My top 20 (in alphabetical order)
Amateur
Bad Education
Black Narcissus
Celine and Julie Go Boating
Chungking Express
Daisies
Desperate Living
Edvard Munch
L'Atalante
Mon Oncle
Morvern Callar
Mouchette
Nights of Cabiria
Pather Panchali
Sans Soleil
The Science of Sleep
Show Me Love
Stroszek
Tokyo Story
The Umbrellas of Cherbourg

geoff said...

You know, I've not seen half of your list--shocking!

But pleased to see Werner Herzog and John Waters and Mon Oncle. I loved Mon Oncle. Herzog I'd pick Kasper Hauser or Aguirre over Stroszek, but Stroszek is amazing.

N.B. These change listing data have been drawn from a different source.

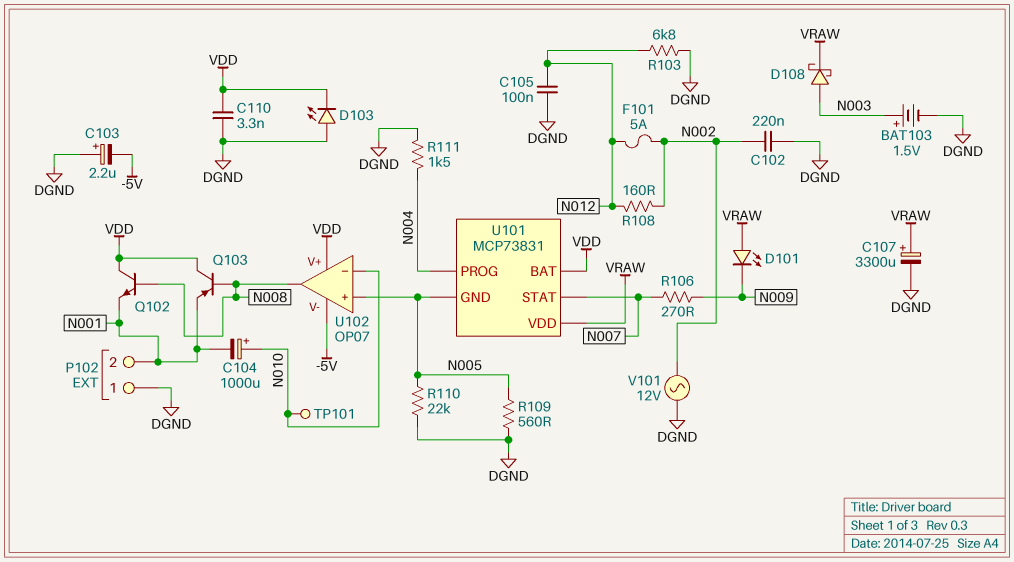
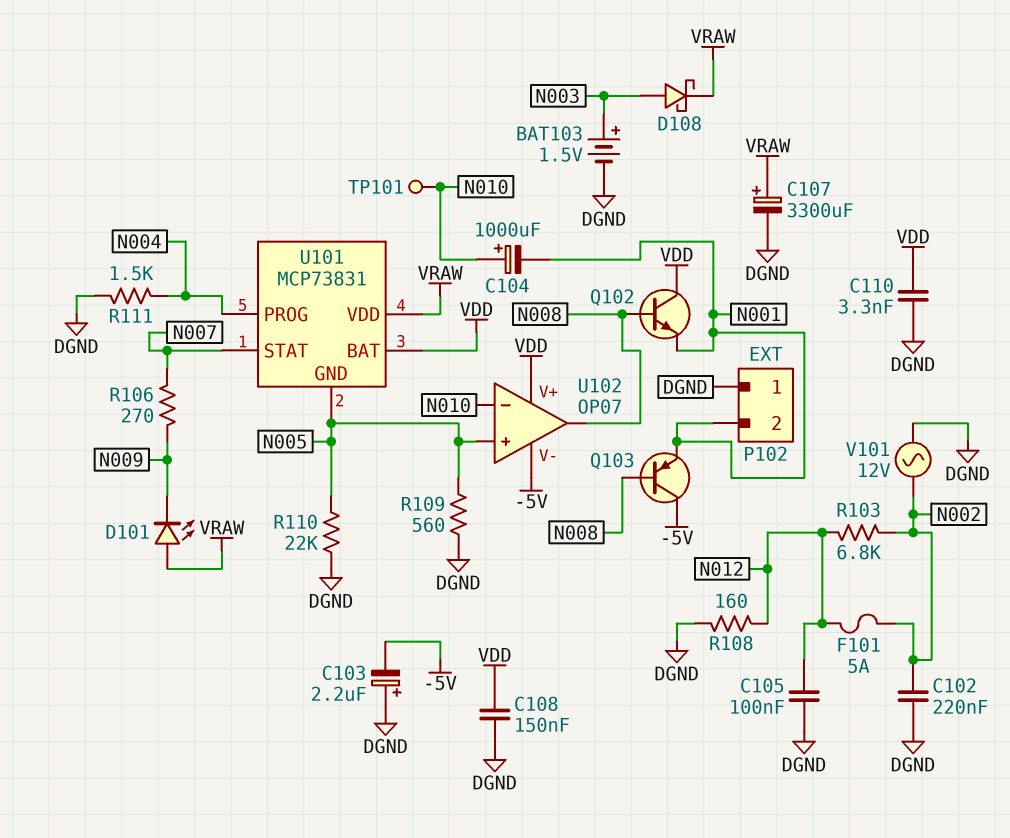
C108: none -> 150nF (DGND, VDD)
D103: LED (A DGND, K VDD) -> none
Q103: PNP (B N008, C VDD, E N001) -> PNP (B N008, C -5V, E N001)
R103: 6.8k (DGND, N012) -> 6.8k (N002, N012)
R108: 160 (N002, N012) -> 160 (DGND, N012)

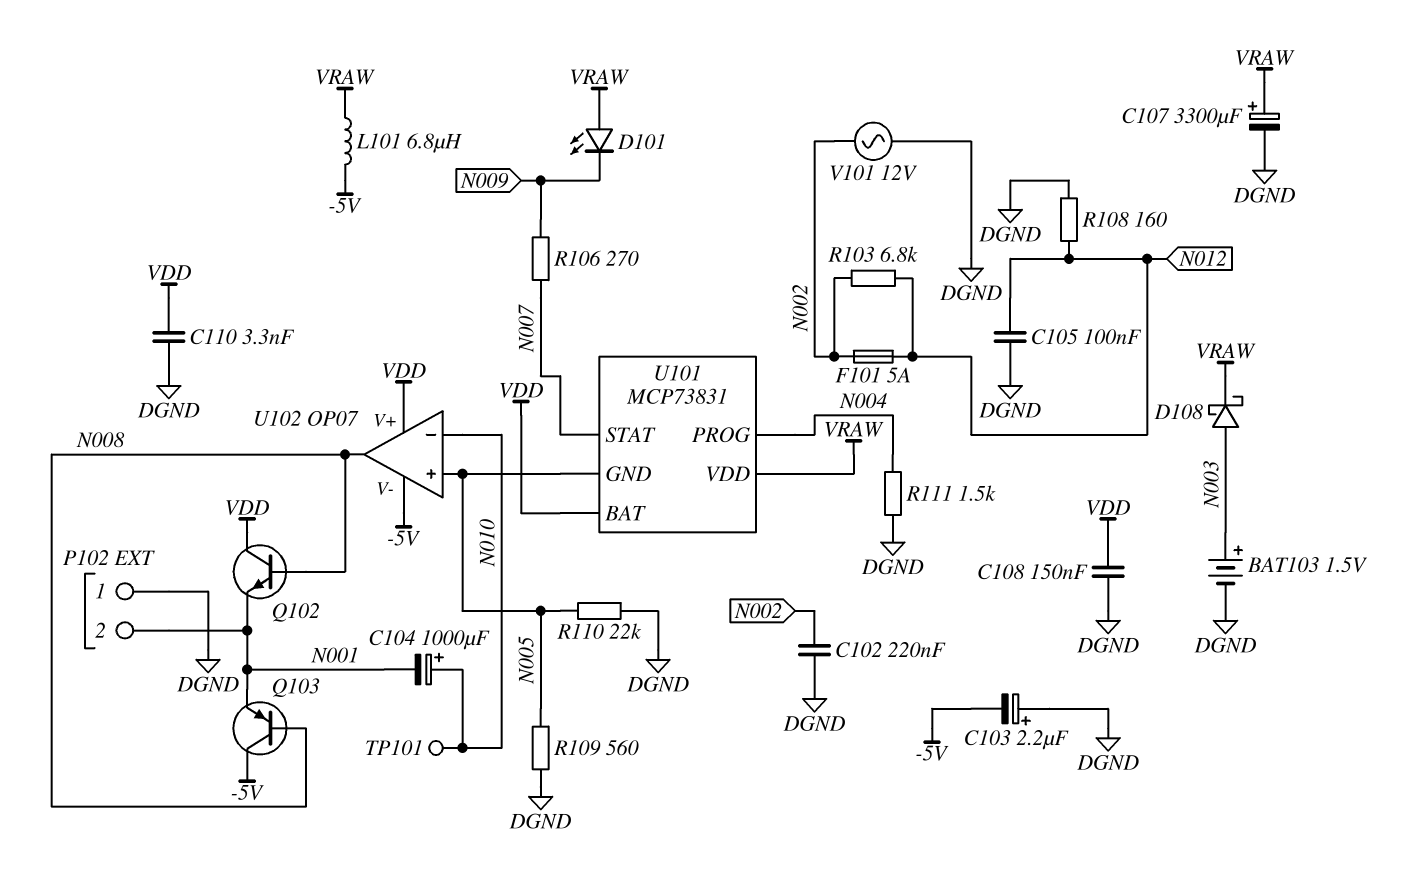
L101: none -> 6.8uH (-5V, VRAW)

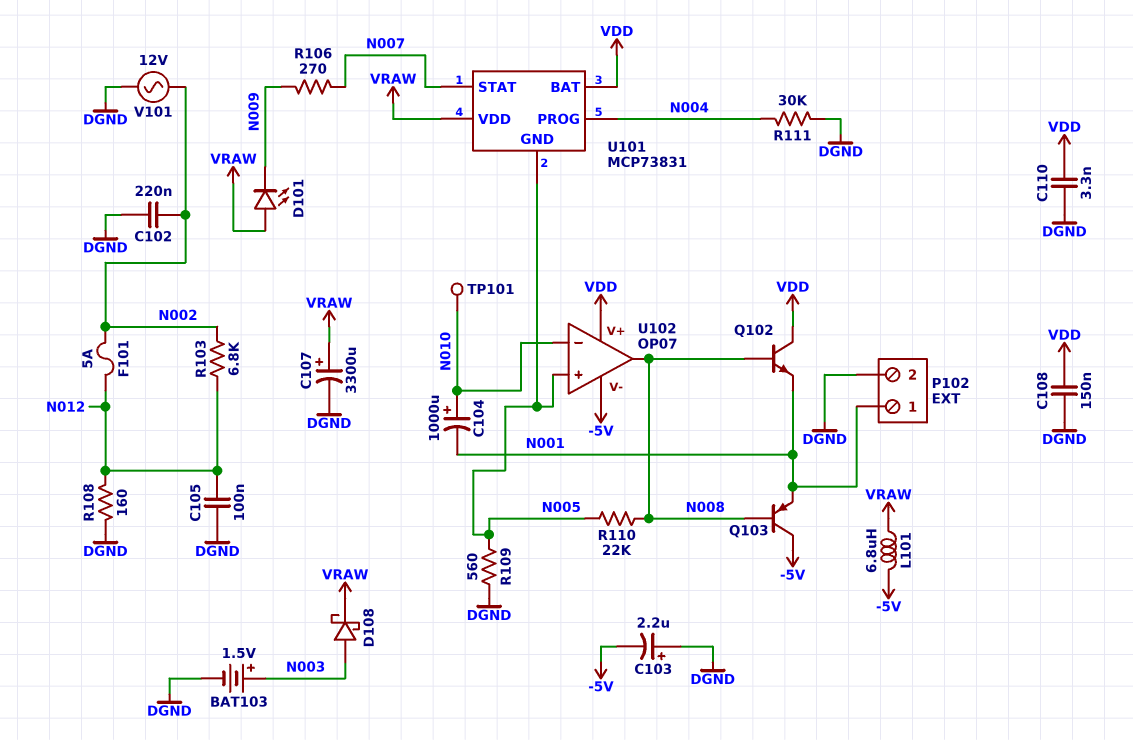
P102 pin 1: DGND -> N001
P102 pin 2: N001 -> DGND
R110: 22k (DGND, N005) -> 22k (N005, N008)
R111: 1.5k (DGND, N004) -> 30k (DGND, N004)

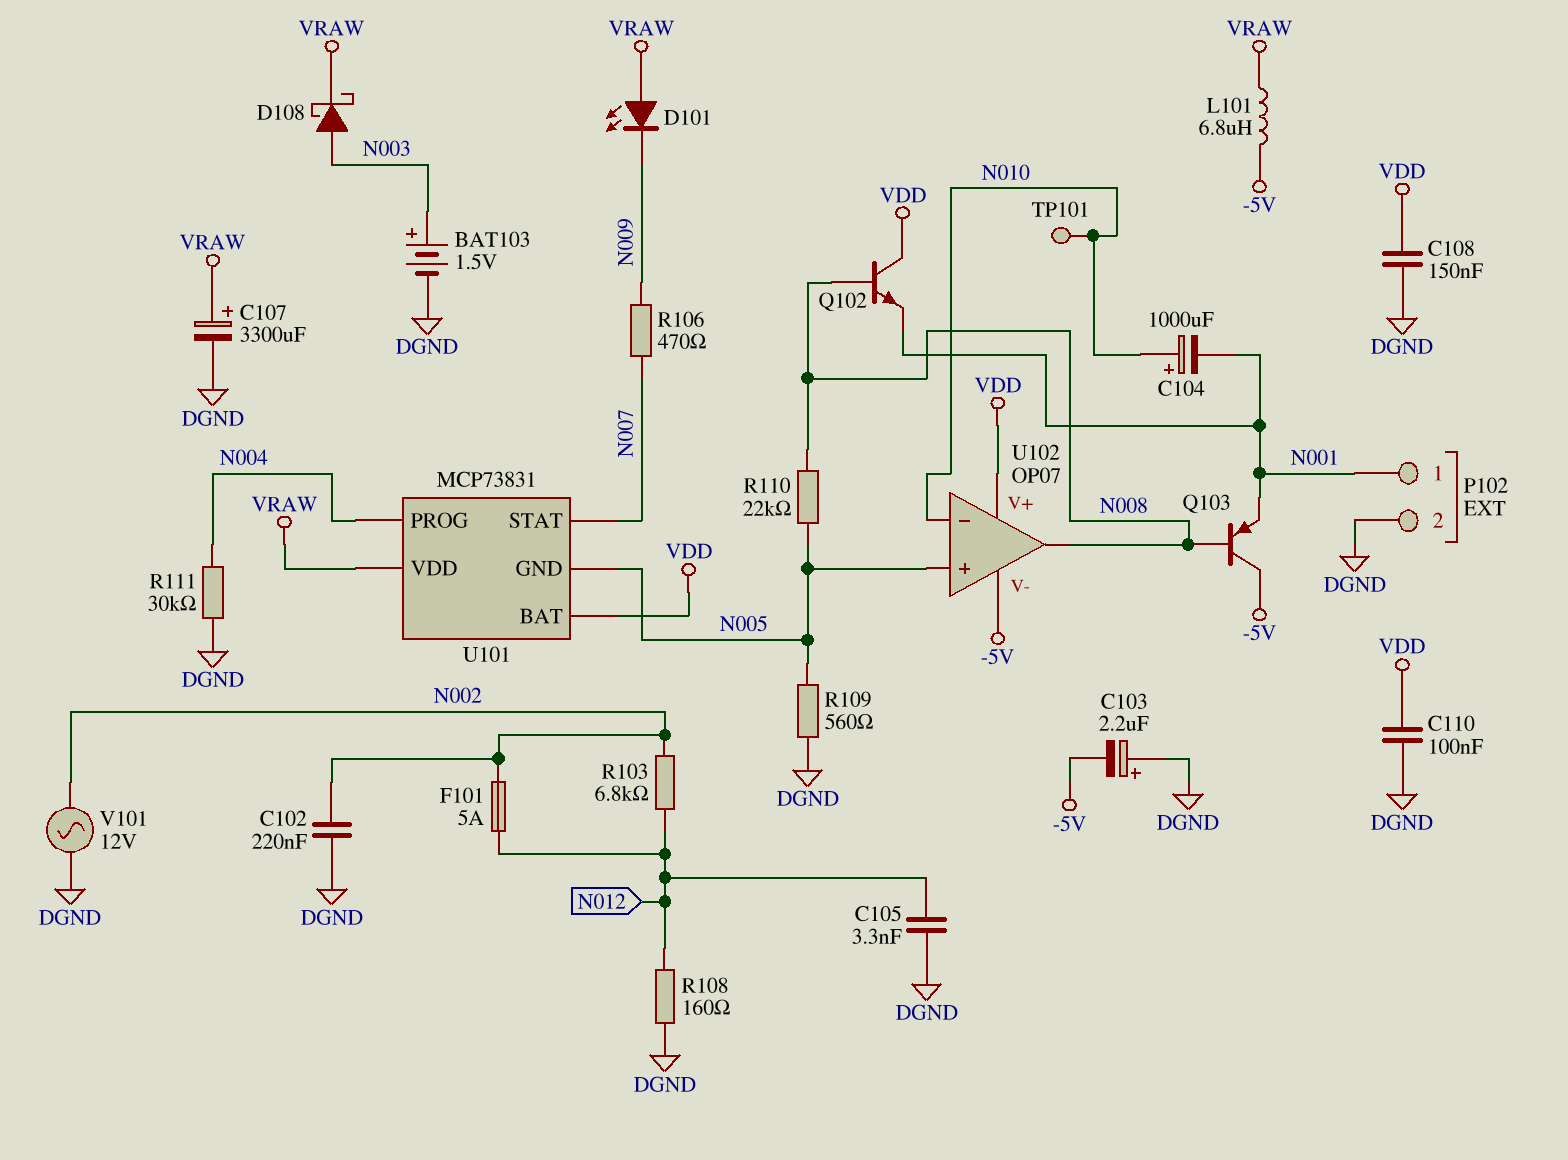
C105: 100nF (DGND, N012) -> 3.3nF (DGND, N012)
C110: 3.3nF (DGND, VDD) -> 100nF (DGND, VDD)
R106: 270 (N007, N009) -> 470 (N007, N009)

Have you seen Hundestag? That's some bleak shit right there.

Katrina said...

I highly recommend them all!

Kaspar Hauser (I love the shot of him dancing with the cat) and Aguirre are both great films, but I have a soft spot for Stroszek and the dancing chicken.

Haven't seen Hundestag but have seen a sad and disturbing documentary by the same director called Animal Love.

All this talk of Ingmar reminded me that Persona should be in that top 20 somewhere. I found it positively electrifying when I first saw it as a little film student.

I also have a couple of books on him to give you if you're interested.

geoff said...

"We can't stop the dancing chicken." Indeed! My goal in life is to ride a ski lift with a shotgun and a frozen turkey some day. I'm quite ambitious.

Persona set me off on a three-year Bergman obsession. I'm still recovering. And I don't want to recover.